General Suroyo Bimantoro, the chief of police in Jakarta, was backed by two survivors from last week's tragedy, who said they saw no police before the overcrowded boat left Sumatra.

Others had claimed armed men in uniforms refused to let frightened refugees off the dilapidated vessel."I saw four of them; they were pointing their guns at us," Jalal Mohsin, a 34-year-old Iraqi said. "I think they were immigration people. I wanted to get off but they wouldn't let me."
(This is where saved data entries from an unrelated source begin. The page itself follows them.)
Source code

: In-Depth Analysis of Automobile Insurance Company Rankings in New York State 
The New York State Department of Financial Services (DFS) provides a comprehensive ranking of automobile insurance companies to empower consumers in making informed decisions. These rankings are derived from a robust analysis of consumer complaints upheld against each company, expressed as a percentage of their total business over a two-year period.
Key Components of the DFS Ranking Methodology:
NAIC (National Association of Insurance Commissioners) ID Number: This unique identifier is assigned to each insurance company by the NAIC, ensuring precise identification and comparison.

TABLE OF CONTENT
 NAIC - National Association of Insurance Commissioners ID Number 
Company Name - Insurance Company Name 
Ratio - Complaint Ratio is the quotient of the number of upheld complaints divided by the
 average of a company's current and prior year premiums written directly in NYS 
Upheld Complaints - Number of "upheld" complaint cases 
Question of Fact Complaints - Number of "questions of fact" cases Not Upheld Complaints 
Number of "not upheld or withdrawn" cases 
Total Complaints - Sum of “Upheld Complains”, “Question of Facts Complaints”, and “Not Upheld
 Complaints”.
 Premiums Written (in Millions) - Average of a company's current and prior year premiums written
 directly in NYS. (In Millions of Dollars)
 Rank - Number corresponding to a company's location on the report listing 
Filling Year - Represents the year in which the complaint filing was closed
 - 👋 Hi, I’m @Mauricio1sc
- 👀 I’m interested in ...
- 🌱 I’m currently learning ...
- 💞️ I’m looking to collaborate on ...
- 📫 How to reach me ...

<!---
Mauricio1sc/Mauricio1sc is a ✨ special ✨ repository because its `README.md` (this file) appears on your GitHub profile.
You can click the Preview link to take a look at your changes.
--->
Ali Hameed Ahmad, 28, who said he was a Kurdish refugee, said he saw 30 armed men in uniform. "Two [refugees] were beaten by the men in uniform," he said. "We were not allowed to get off." Another survivor, Kareem Jabar said an Egyptian people-smuggler smashed one man over the head with his gun-butt after he said he wanted to take his family off the boat. "When most of us saw the boat was too dangerous, we wanted to get off and get our money back," the 25-year-old Iraqi said. The boat capsized off Java on Saturday and only 44 people survived after clinging to wreckage for 19 hours.

Yesterday, another Indonesian ship carrying 219 refugees, mostly Iraqi asylum-seekers was intercepted by the Australian navy at uninhabited Ashmore Reef, in the Indian Ocean.

It has been moored off the reef under naval guard and the Australian Minister, Philip Ruddock, said no decision had been made on whether the refugees would be allowed in.